![]() Egypt Update Report |
The following report outlines new developments in the past three months and the state of on-going developments.
1. The regulatory background
It was mentioned in the relevant report of the first quarter that "Telecom Egypt" is the sole provider of certain telecommunications services in Egypt, whereas the mobile telecommunications and the pay phones were recently being liberalized. Furthermore, it was clarified that the current legislation does not allow the production and commercial exploitation of alternative telecommunications networks.
2. Business constraints and entry barriers
Given the above-mentioned legal barrier, none of the major public utility suppliers in Egypt has so far developed an alternative telecommunications network. However, in view of the forthcoming liberalization of the telecommunications sector, it is expected that there would be good opportunities for organizations to enter the field.
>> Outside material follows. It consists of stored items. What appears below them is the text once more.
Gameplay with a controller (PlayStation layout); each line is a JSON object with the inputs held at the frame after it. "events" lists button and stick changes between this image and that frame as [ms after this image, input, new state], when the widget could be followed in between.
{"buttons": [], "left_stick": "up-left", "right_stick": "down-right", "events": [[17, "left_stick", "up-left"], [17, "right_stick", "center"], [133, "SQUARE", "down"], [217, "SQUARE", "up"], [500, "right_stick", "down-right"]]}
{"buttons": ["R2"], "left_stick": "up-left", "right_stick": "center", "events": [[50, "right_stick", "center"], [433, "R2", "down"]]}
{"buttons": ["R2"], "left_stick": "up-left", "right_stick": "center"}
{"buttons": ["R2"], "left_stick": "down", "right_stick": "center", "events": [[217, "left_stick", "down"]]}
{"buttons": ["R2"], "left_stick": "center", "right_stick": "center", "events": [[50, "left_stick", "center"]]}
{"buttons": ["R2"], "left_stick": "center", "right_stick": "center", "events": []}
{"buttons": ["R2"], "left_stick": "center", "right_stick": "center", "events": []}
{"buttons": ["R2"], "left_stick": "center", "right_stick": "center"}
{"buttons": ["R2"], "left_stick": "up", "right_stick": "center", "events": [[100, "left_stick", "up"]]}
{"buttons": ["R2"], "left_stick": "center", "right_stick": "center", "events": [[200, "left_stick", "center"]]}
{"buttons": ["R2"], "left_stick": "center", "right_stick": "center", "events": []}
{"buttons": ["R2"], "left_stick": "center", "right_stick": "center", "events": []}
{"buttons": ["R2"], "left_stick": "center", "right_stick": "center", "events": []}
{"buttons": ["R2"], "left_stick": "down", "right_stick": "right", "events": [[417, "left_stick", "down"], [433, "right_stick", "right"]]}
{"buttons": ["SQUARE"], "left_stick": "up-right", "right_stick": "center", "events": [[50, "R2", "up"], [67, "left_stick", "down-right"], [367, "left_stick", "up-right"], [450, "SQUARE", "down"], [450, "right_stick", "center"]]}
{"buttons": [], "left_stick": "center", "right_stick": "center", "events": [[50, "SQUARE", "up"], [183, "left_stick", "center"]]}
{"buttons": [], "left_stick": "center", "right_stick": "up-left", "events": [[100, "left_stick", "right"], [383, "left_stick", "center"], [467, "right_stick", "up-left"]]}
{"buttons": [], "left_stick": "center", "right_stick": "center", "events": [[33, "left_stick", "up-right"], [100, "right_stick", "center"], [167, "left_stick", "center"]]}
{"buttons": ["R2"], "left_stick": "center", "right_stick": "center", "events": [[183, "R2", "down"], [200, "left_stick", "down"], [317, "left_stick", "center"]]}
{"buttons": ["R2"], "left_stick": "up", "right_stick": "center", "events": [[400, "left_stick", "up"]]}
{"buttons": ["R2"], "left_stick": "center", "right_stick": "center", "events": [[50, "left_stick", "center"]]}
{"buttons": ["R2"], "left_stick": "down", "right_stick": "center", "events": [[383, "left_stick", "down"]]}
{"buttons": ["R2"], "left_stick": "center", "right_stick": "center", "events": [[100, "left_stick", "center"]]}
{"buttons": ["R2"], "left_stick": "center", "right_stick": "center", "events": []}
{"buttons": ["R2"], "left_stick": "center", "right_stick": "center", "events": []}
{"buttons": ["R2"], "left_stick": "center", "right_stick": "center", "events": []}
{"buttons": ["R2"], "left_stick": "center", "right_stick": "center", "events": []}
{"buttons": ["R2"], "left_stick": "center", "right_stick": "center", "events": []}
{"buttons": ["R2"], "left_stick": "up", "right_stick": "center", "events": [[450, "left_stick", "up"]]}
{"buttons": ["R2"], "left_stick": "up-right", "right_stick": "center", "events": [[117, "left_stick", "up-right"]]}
With this rationale, it was decided to briefly describe the major developments of the said public utility organizations, even though these may not directly relate to either the Information Society, or the concept of alternative networks.
3. On-going regulatory developments concerning alternative networks
During the past few years, the Egyptian government has exerted great efforts to encourage investments in the private sector. Due to this encouragement, the capability of Egypts private sector has greatly increased and its activity has expanded. It is indicative to mention that during 1996/97 private sector investments accounted for about 51% of total national investments.
Egypt adopted economic reform policies in the framework of which stabilization, structural adjustment and privatization programs were integral components of the economic packages negotiated and agreed upon with the International Financial Institutions (IFIs), namely the World Bank and the International Monetary Fund (IMF).
In the near future, the government intends to start the privatization of Telecom Egypt, selling a total of 20% of the companys stocks by the end of the year 2000. Of the total number of stocks to be sold, 33% would be directed towards the local market, while the remaining 67% towards international investors.
4. Inventory of the major "public" utilities with a potential for use in I.S. applications
4.1 Electricity Authority of Egypt
There is on-going work on the linkage of Egypt's electricity network with other countries in the region, including a $239-million link with Jordan which was completed in October 1998. This is the first phase of a five country interconnection of Egypt's system with those of Jordan, Syria, Turkey, and Iraq, and it is scheduled to be completed by 2002.
Furthermore, electric load tests have been conducted on the Egypt-Jordan linkage line which is operational. Jordan has already completed the final stage of the high-tension 500 MW cables project. The cables were mounted across the Suez Canal on giant 220m high towers.
Egypt also activated a link to Libya's electric network in December 1999.
A 500 MW, 330 km power transmission line between Suez and Taba has been completed at a cost of LE 150 million. A power transmission line from Alexandria to As-Salloum has been completed. Both national networks have been linked with a 420 km line. Four giant transformer plants have been set up at Al-Amereya, Al-Alamain, Marsa-Matrouh and As-Salloum. Final tests are underway to operate the electrical links of the 170 km line between As-Salloum and Tobroq.
The Arab-European Linkage Project is to be carried out through 3 axes:
4.2 Oil
Egypt has a strategic importance because of its operation of the Suez Canal and Sumed (Suez-Mediterranean) Pipeline, these being two routes for export of Persian Gulf oil. Tanker traffic and revenues have declined in recent years as a result of competition from oil pipelines and the alternate route around the Cape of Good Hope in South Africa.
The Suez Canal Authority (SCA) carries on with enhancement and enlargement projects on the canal. The canal has been deepened so that it can hold the world's largest bulk carriers. Deepening works are expected to continue.
The Sumed (Suez-Mediterranean) pipeline is an alternative to the Suez Canal for transporting oil from the Persian Gulf region to the Mediterranean. The 200-mile pipeline runs from Ain Sukhna on the Gulf of Suez to Sidi Kerir on the Mediterranean. The Sumed's original capacity was 1.6 million bbl/d, but with the completion of the Dashour pumping station, located south of Cairo, capacity has increased to 2.5 million bbl/d. The pipeline is owned by the Arab Petroleum Pipeline Company (APP), a joint venture between Egypt (50%), Saudi Arabia (15%), Kuwait (15%), the U.A.E. (15%), and Qatar (5%). The APP also has been increasing storage capacity at the Ain Sukhna and Sidi Kerir terminals.
4.3 Petrogas (natural gas distribution)
The most ambitious idea for gas exports is a sub sea Mediterranean pipeline, which would connect Egypt with Israel and Gaza, with the possibility of eventual links to Lebanon, Syria and Turkey. On December 22, 1999, an agreement was announced on the gas exports from Egypt to Israel and Gaza. A pipeline is to be extended from El-Arish in Sinai to Israel and Gaza, initially supplying gas-fired power plants along the coast. Construction is due to be completed by early 2002.